The biggest impact of Dremio was that we now have a unified place and an easy way to view our data. Our production setup of Dremio pulls in data from RDS, Hive, HDFS, S3, ElasticSearch, and Jupyter. This allows our customer service and product engineers additional access and the ability to query data that was not previously available to them. This also allowed our data teams to query across multiple datasets in a simpler method using the SQL editor in Dremio instead of ETL jobs in Spark. As a result, our product managers are now empowered to answer key business questions without needing to rely on data engineers or operations teams to write or provide Spark ETL jobs. The ability to store results in S3 also enables a simple way to create new datasets that can them be used in future queries.

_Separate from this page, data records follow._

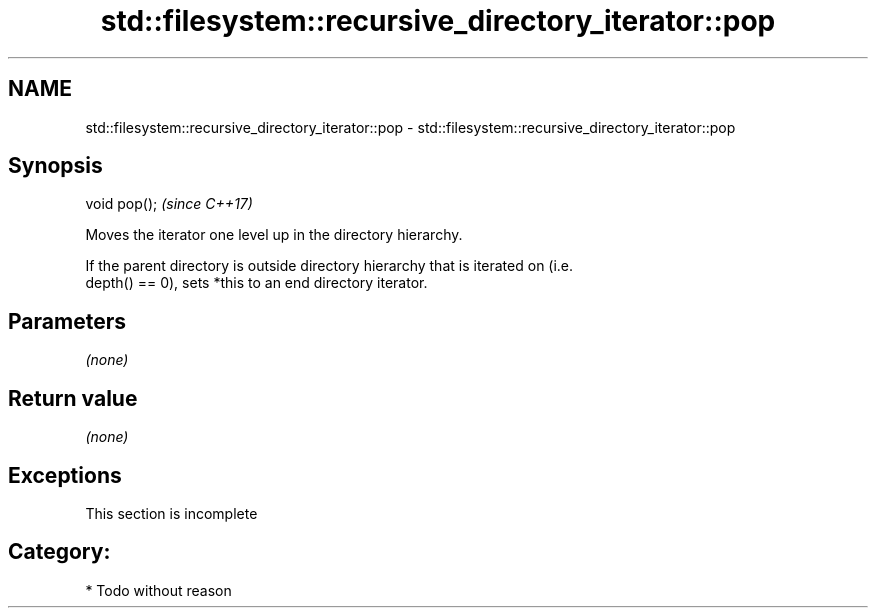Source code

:.TH std::filesystem::recursive_directory_iterator::pop 3 "2018.03.28" "http://cppreference.com" "C++ Standard Libary"
.SH NAME
std::filesystem::recursive_directory_iterator::pop \- std::filesystem::recursive_directory_iterator::pop

.SH Synopsis
   void pop();  \fI(since C++17)\fP

   Moves the iterator one level up in the directory hierarchy.

   If the parent directory is outside directory hierarchy that is iterated on (i.e.
   depth() == 0), sets *this to an end directory iterator.

.SH Parameters

   \fI(none)\fP

.SH Return value

   \fI(none)\fP

.SH Exceptions

    This section is incomplete

.SH Category:

     * Todo without reason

Diagram A: A simple query to inspect one of our tables in Hive
Note: Data has been cleansed and sanitized for this blog
We noticed the adoption rate quickly picked up across different teams and we constantly received feedback of how it has helped our team members in day-to-day operations. Team members are frequently performing complex tasks like joining data across disparate data sources
Diagram B: Joining multiple disparate data sources (Hive and RDS) using the query generator UI
Note: Data has been cleansed and sanitized for this blog
Now that we have Dremio, we’re excited to see the future enhancements that will come with this product. Some easy wins would be to increase available datasets including adding Google Cloud Storage, which some of our clients use. We also have a desire to explore its uses within the operations and devops world with respect to improving observability through efficiently querying against system performance metrics and application logs. We also have a desire to hook this tool into BI, machine learning, and visualization tools that will give us better clarity on our data.